Thus when Palestinians are starved, beheaded or blown to smithereens in Yarmouk, we stand puzzled. We offer sympathy, tears and little action. We cannot even articulate a coherent discourse, aside from pulling out UN Resolution 194 from some dusty archive to talk about the Right of Return, and how the suffering in Yarmouk is ultimately Israel's responsibility. Proud of our efforts, we carry on with life as if we saved the refugees, all at once, with a single link to a UN website.
When Israel carried out its war on Gaza last summer, nearly 150,000 people protested in London in another massive show of solidarity, duplicated in many cities across the world. For Yarmouk, about 40 people showed up, an admirable effort, but expressive of the fact that the refugees no longer exist at the heart of the Palestine discourse.
In the constant attempt at exposing Israeli injustices against Palestinians, most of us were duped into an Israeli-PA attempt at reducing Palestine to a tiny margin of its actual physical and political spaces that extends from Palestine -- the entirety of Palestine -- all across the Middle East, hovering above Yarmouk, as it has for many years, without us noticing.
We are trapped in Area A, making an occasional crossover to Areas B and C, only to get back to Area A, where it is relatively safe and easy to fathom and explain. We are stuck behind Israeli walls and checkpoints as we are failing to see the massive space that is Palestine, and the millions of refugees still holding on to tattered deeds and rusty keys, since we promised that that their Right of Return is paramount.
Did we lie? Were we lied to?

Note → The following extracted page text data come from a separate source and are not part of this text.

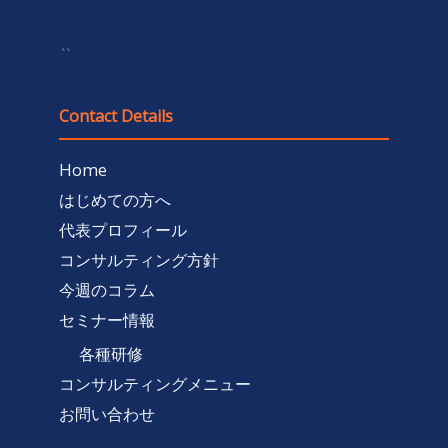
``
Contact Details
Home
はじめての方へ
代表プロフィール
コンサルティング方針
今週のコラム
セミナー情報
各種研修
コンサルティングメニュー
お問い合わせ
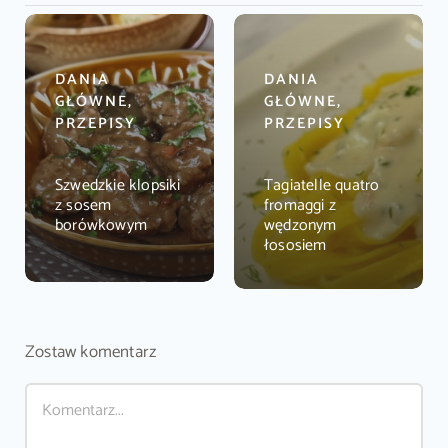
DANIA
DANIA
GŁÓWNE,
GŁÓWNE,
PRZEPISY
PRZEPISY
Szwedzkie klopsiki
Tagiatelle quatro
z sosem
fromaggi z
borówkowym
wędzonym
łososiem
Zostaw komentarz
Comment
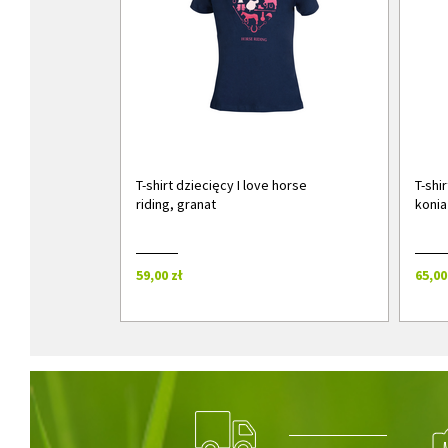
T-shirt dziecięcy I love horse
T-shi
riding, granat
konia
59,00 zł
65,00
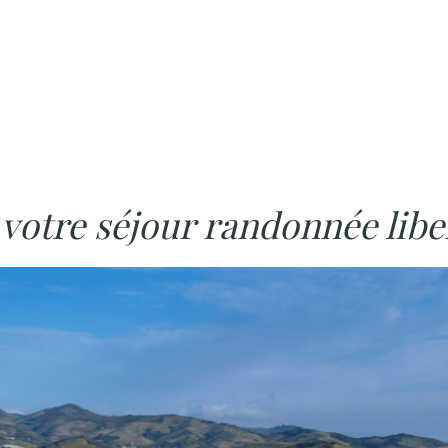
e votre séjour randonnée libe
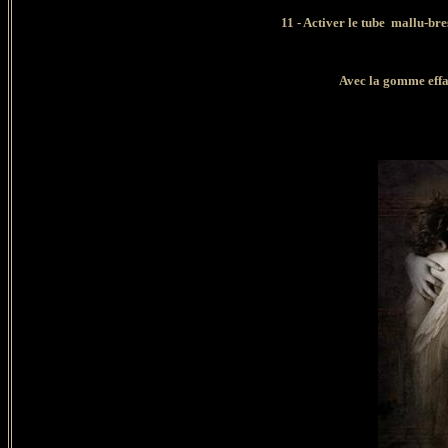
11 - Activer le tube mallu-br
Avec la gomme effac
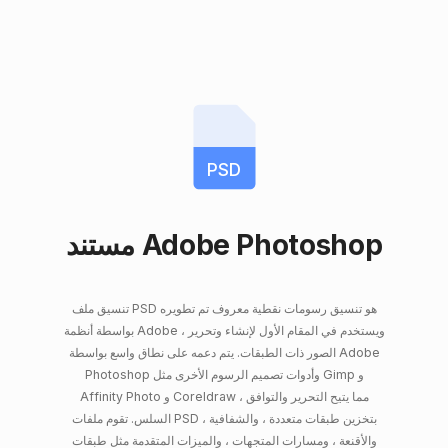
PSD
مستند Adobe Photoshop
تنسيق ملف PSD هو تنسيق رسومات نقطية معروف تم تطويره
بواسطة أنظمة Adobe ، ويستخدم في المقام الأول لإنشاء وتحرير
الصور ذات الطبقات. يتم دعمه على نطاق واسع بواسطة Adobe
Photoshop وأدوات تصميم الرسوم الأخرى مثل Gimp و
Affinity Photo و Coreldraw ، مما يتيح التحرير والتوافق
السلس. تقوم ملفات PSD بتخزين طبقات متعددة ، والشفافية ،
والأقنعة ، ومسارات المتجهات ، والميزات المتقدمة مثل طبقات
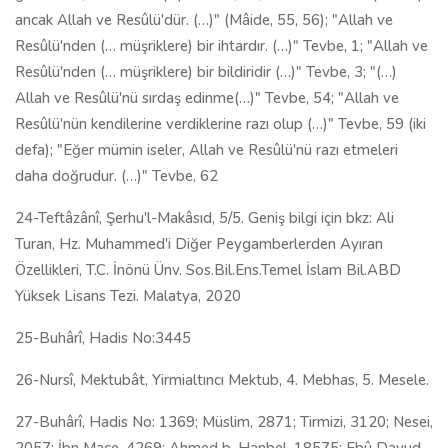
ancak Allah ve Resûlü'dür. (…)" (Mâide, 55, 56); "Allah ve
Resûlü'nden (… müşriklere) bir ihtardır. (…)" Tevbe, 1; "Allah ve
Resûlü'nden (… müşriklere) bir bildiridir (…)" Tevbe, 3; "(…)
Allah ve Resûlü'nü sırdaş edinme(…)" Tevbe, 54; "Allah ve
Resûlü'nün kendilerine verdiklerine razı olup (…)" Tevbe, 59 (iki
defa); "Eğer mümin iseler, Allah ve Resûlü'nü razı etmeleri
daha doğrudur. (…)" Tevbe, 62
24-Teftâzânî, Şerhu'l-Makâsıd, 5/5. Geniş bilgi için bkz: Ali
Turan, Hz. Muhammed'i Diğer Peygamberlerden Ayıran
Özellikleri, T.C. İnönü Ünv. Sos.Bil.Ens.Temel İslam Bil.ABD
Yüksek Lisans Tezi. Malatya, 2020
25-Buhârî, Hadis No:3445
26-Nursî, Mektubât, Yirmialtıncı Mektub, 4. Mebhas, 5. Mesele.
27-Buhârî, Hadis No: 1369; Müslim, 2871; Tirmizi, 3120; Nesei,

It is more like we were duped into pseudo-reality crafted so proficiently by Israel, and we are finding it extremely difficult to break away from its confines.
But if our hate for the Israeli occupation, and our loathing of Israeli policies are greater than our love for the Palestinians, all of them, starting with the refugees dying in Yarmouk, then, perhaps it is time to reconsider our understanding of, and relationship to, the conflict altogether.